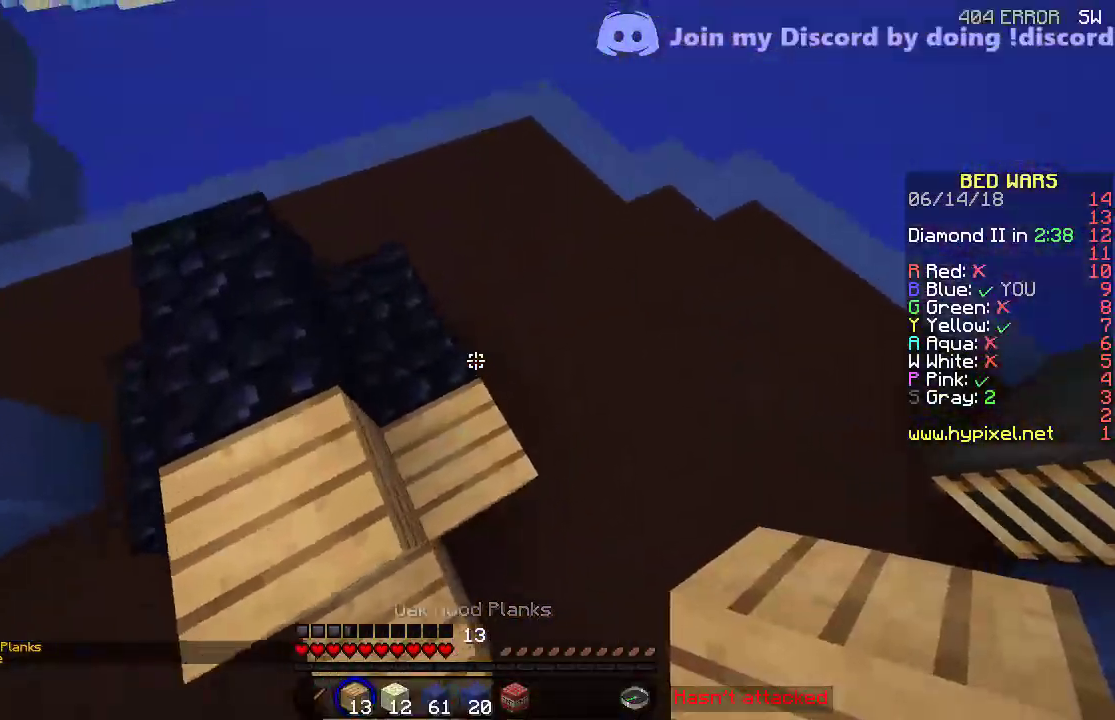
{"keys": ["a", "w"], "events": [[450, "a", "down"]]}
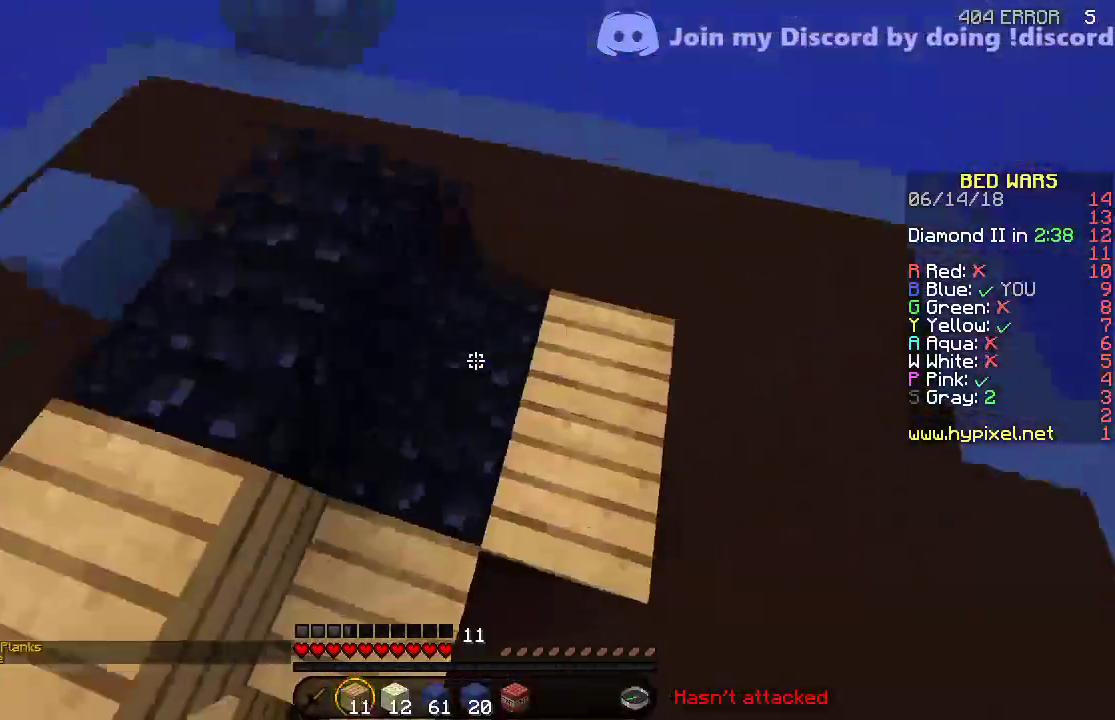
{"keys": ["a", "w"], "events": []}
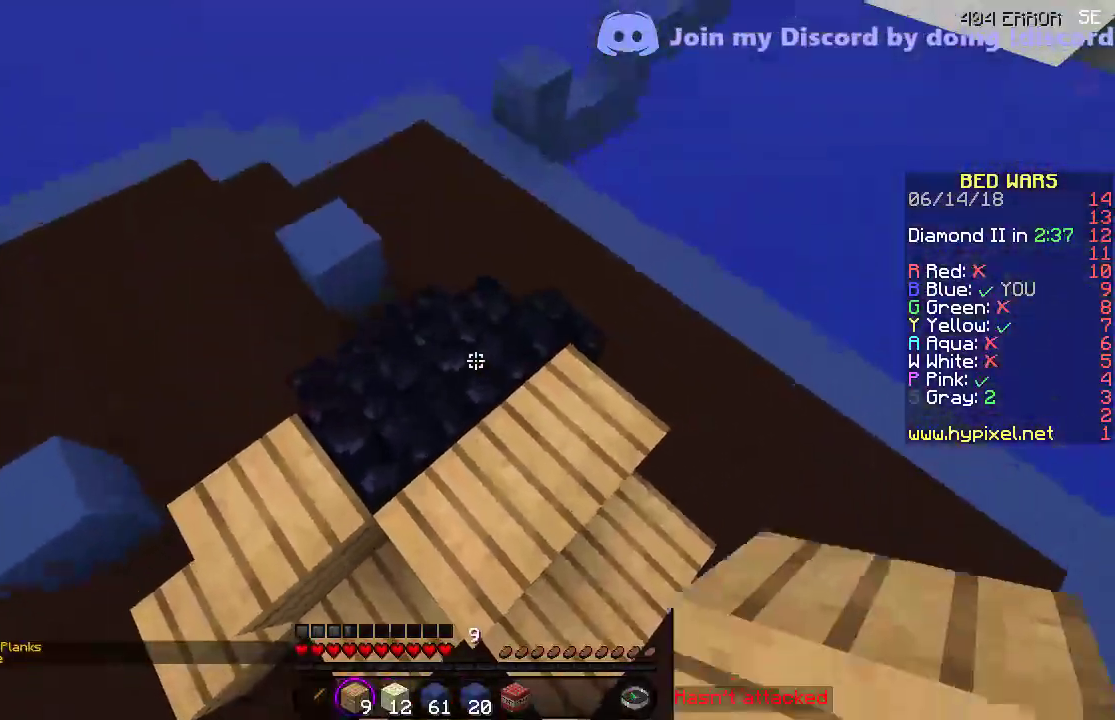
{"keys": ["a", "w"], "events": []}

### WHAT IS EXPECTED:
Each line above is to be repeated exactly as written; no picture is carried over.

### ANSWER AREA:
{"keys": ["a", "w"], "events": [[450, "a", "down"]]}
{"keys": ["a", "w"], "events": []}
{"keys": ["a", "w"], "events": []}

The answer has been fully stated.